===== Page excerpt =====

Black clothing, sooty eyeliner, blood-smear lipstick and a cobwebbed forest of hair have always made Robert Smith a stand-out front figure. And once you have heard him and the rest of The Cure give sound to their sometimes mournful, sometimes ecstatic, always dead-on-catchy songs, you find a true signature there as well.
Robert Smith and co. have been around in various line-ups for 40+ years now, and they have a hit-after-hit catalogue of songs for a massive live show.
Today, The Cure have sold about 30 million records worldwide, and they have released no less than three best-of compilations. This says a lot about the popularity surrounding a band that started playing post-punk in the London suburb of Crawley before moving onwards to an infectious mix of haunting melancholy and off-kilter pop. Through the years they have produced more than 30 critical singles, including ear worms like “The Lovecats”, “Close To Me”, “Just Like Heaven”, “Lullaby” and “Friday I’m in Love”. Among their 13 studio albums they have created dark masterpieces that remain on various ‘best ever’ lists, including Pornography, Disintegration and Bloodflowers.

===== Entries provided =====

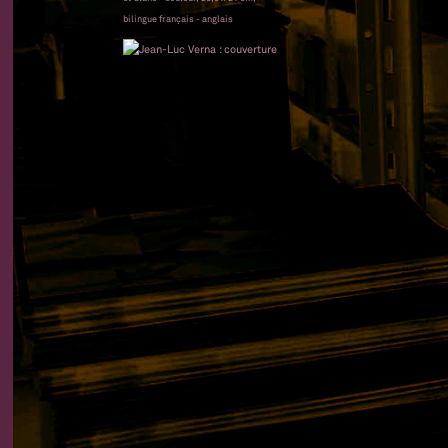
bilingue français - anglais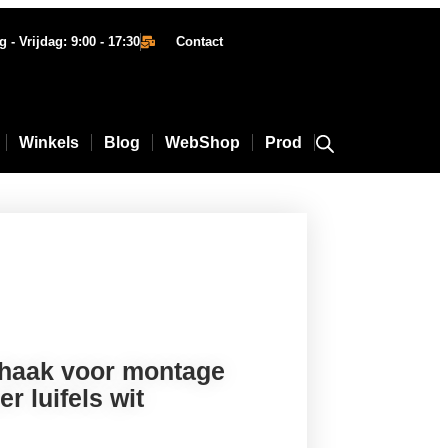
- Vrijdag: 9:00 - 17:30
Contact
Winkels
Blog
WebShop
Prod
 haak voor montage
r luifels wit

=====

● **Using the information**
• A. Answer these questions using the text about The Cure:
(i) How long have Robert Smith and co. been around in various line-ups?
(ii) About how many records have The Cure sold worldwide?
(iii) Which three albums does the text name as dark masterpieces?
• B. Carry on the text about The Cure from where it stops.

● **Answers for the tasks**
• A.
(i) More than 40 years.
(ii) About 30 million.
(iii) Pornography, Disintegration and Bloodflowers.

• B.
When the Cure first played live in Denmark, they played at Roskilde Festival. Since 1985 (catch a few songs here), they have played here six times, which exceeds the number of ‘regular’ venue shows in Denmark! This makes Roskilde Festival a true homefield for the English band.
The Cure has always put on marvellous shows that resonate with thousands of Roskilde-goers. And once they start playing they don’t stop anytime soon. Their setlists are always immense.
Seeing the Cure live is much more than a celebration of their legacy. You sense that you’re witnessing that rare feat of a decades-old band perhaps entering their prime rather than their twilight years. On their 1982 track “Pornography” Robert Smith sings: “I must fight this sickness, find a cure”. A vivid image on how The Cure’s music is soul-cleansing, cathartic stuff.